Key Capabilities and Innovations
Sesterce validated the F5 and NVIDIA integration across several core capabilities:
-
20% improvement in GPU utilization, enhancing AI processing efficiency
-
Integration with NVIDIA Dynamo and KV Cache Manager to minimize latency and optimize GPU and memory usage
-
Smart LLM routing via BlueField DPUs, enabling seamless workload management across multiple AI models
-
Secured Model Context Protocol (MCP) operations with reverse proxy functionality for safer and scalable LLM applications
-
Advanced programmability with F5 iRules for dynamic traffic management and AI security customization
“F5’s dynamic load balancing and Kubernetes ingress support allow us to distribute traffic efficiently and bring added value to our customers,” said Youssef El Manssouri, CEO and Co-Founder of Sesterce. “We’re excited by F5’s growing support for NVIDIA AI use cases and look forward to future innovation.”
Redefining LLM Traffic Management
One of the standout features is LLM traffic routing within BIG-IP Next for Kubernetes. Simple AI queries can be directed to lightweight models while more complex tasks are sent to advanced LLMs. This intelligent traffic routing ensures reduced latency, improved time-to-first-token, and domain-specific optimization, elevating the user experience and system performance.
“Routing and classifying LLM traffic is compute-intensive,” noted Kunal Anand, Chief Innovation Officer at F5. “By embedding routing logic directly on BlueField-3 DPUs, we’re redefining how AI workloads are delivered securely and efficiently at scale.”
Enhancing Distributed AI Inference with NVIDIA Dynamo
The integration with NVIDIA Dynamo facilitates AI model orchestration, memory management, and real-time inference. The use of KV caching reduces recomputation overhead, significantly cutting infrastructure costs and increasing the efficiency of distributed inference environments.

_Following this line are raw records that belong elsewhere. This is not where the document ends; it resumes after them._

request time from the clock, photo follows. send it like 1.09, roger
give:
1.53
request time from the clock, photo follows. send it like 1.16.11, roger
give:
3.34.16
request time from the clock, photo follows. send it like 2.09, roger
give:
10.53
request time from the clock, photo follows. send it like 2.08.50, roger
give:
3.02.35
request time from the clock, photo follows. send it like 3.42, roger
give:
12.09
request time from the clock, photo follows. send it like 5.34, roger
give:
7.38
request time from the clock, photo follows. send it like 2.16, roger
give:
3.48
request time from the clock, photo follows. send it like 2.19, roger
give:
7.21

“BIG-IP Next with BlueField-3 provides a unified control point for AI traffic, training, inference, and agentic AI,” added Ash Bhalgat, Senior Director of AI Networking and Security at NVIDIA. “The platform supports advanced features like KV caching while maintaining top-tier security and programmability.”
Strengthening Security for MCP and AI Workloads
With the adoption of Model Context Protocol (MCP) by organizations leveraging agentic AI, F5’s reverse proxy capabilities provide enhanced cybersecurity protections and protocol resilience. The iRules engine enables rapid response to changing threat landscapes and evolving AI architecture standards.
“F5 and NVIDIA are delivering integrated AI feature sets and automation capabilities we’re not seeing elsewhere in the market,” said Greg Schoeny, SVP at World Wide Technology.
Looking Ahead
F5’s collaboration with NVIDIA positions both companies at the forefront of scalable, secure, and high-performance AI infrastructure. As AI adoption accelerates across industries, their combined technologies aim to address the full spectrum of enterprise needs—from LLM inference to traffic management, security, and programmable automation.